L'AS Cannes (National 3, 5e niveau) a son président champion d'Europe en 2000, Johan Micoud, le Sporting Toulon table sur l'ambition d'un "Bernard Tapie de National 2", Claude Joye, alors que le FC Martigues (N2) s'est jeté dans les bras d'un mannequin de mode, Baptiste Giabiconi. Tous rêvent de retrouver un jour l'élite du foot français.
Mais l'économie du foot moderne est cruelle, comme l'a rappelé la chute de Bastia cet été de Ligue 1 en N.3 pour une dette colossale de 21 millions d'euros, surtout dans les divisions sans droits télé.
Les villes ne suivent plus le sport business. "Les clubs qui bâtiraient leur modèle sur les subventions vont au devant de désillusions", prévient Didier Primault, directeur du Centre de droit et d'économie du sport (CDES) de Limoges.
Pour boucler les fins de mois, l'actionnaire majoritaire du SC Toulon, Claude Joye, a lui mis sa fortune personnelle (il dirige un groupe de cabinets comptables) pour bâtir le plus gros budget de la poule A de N2: 2 millions d'euros.
Mais seul un club peut monter en N1 et la concurrence est rude.
"Je voyais le club sombrer"
Joye a professionnalisé le SC Toulon, avec par exemple un service médical de luxe pour la N2, et compte huit contrats fédéraux, c'est-à-dire des "semis-pros", dans son effectif. Il se démène mais son club n'est monté que deux étages en cinq ans. Il vise un objectif raisonnable: la L2 en 2022 pour un club qui compte 12 saisons en L1 (années 50, 60 et 80).

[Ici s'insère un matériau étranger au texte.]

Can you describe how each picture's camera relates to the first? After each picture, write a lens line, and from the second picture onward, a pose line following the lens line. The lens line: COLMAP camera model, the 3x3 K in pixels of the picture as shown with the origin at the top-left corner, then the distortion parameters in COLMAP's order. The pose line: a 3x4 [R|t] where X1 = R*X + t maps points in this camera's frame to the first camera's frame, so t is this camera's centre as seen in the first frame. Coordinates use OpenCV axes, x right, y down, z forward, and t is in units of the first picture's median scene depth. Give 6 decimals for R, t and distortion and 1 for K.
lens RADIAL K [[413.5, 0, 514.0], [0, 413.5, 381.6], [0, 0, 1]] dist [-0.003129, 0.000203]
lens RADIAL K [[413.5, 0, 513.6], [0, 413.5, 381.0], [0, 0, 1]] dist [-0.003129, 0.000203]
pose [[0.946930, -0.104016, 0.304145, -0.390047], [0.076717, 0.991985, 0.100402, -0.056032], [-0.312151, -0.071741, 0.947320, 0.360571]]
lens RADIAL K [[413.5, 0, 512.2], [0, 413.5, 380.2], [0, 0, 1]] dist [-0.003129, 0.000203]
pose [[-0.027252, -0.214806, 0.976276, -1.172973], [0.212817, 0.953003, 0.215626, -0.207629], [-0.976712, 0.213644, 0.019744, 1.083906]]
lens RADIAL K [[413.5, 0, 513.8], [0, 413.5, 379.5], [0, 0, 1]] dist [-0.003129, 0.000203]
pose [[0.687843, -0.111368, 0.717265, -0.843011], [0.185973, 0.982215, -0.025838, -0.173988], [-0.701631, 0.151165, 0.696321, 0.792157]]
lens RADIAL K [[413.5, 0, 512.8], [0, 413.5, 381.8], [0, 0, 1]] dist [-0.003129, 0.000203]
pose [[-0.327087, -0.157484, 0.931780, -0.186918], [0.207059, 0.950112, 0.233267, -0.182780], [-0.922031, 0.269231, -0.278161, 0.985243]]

Martigues s'est fixé la même date limite dans cette poule A, mais a choisi une option plus glamour pour retrouver la L2: une star du show-biz, Baptiste Giabiconi, égérie Chanel et chanteur de variétés.
Le FCM et ses trois saisons de L1 (1993-1996) mise sur le carnet d'adresses et l'énergie de son président de 27 ans, qui doit permettre le désengagement progressif de la Ville.
Cannes, et ses huit matches de Coupe de l'UEFA (entre 1991 et 1994), parie sur l'expertise de Johan Micoud, enfant du club et vainqueur de l'Euro-2000.
Le maire David Lisnard, dont le père Denis Lisnard a joué en pro à l'ASC et dont le grand-père a été dirigeant, est allé chercher Micoud. "Je voyais le club sombrer politiquement et moralement", explique l'élu.
Mais l'ASC part de plus loin, du N3, qu'il vient d'atteindre, et vise la L2 d'ici 2024.
Istres, Arles, les météorites
Le club qui a aussi lancé Zinédine Zidane mise évidemment sur la formation, mais tout est à reconstruire, et le 6-0 encaissé contre Aubagne lors de la 8e journée rappelle que le chemin sera long...
Derrière ces ambitieux, d'autres bastions historiques du Sud préfèrent carrément renoncer au foot pro, trop cher pour des villes moyennes, comme Alès, 40 saisons de professionnalisme (6 en L1), tombé en N3.
Sète (N2), premier club français à réaliser le doublé, c'était en... 1934, est refroidi après trois faillites (1960, 1989, 2009).
Quant aux météorites Istres ou Arles, une saison chacun en L1 au cours des 20 dernières années, elles limitent leur ambition à réparer les dégâts causés par la folie du football professionnel, mais bien des étages plus bas. Elles sont retombées en Régionale 1, le 6e niveau national.
Istres a fini par s'écrouler en 2015, après avoir longtemps tenu dans le monde professionnel (L1 2004-2005) et Arles ne s'est jamais remis de la folie des grandeurs du président Marcel Salerno et d'un mariage sans amour avec Avignon sur l'autel de la L1 en 2010.
Car l'"effet président de club" peut être diabolique. "L'impact médiatique est incroyablement fort, certains deviennent fous", prévient Didier Primault. La gloire, Micoud et Giabiconi connaissent déjà, Joye a juré qu'on ne l'y prendrait pas. Lequel ramènera le premier son club dans le monde pro?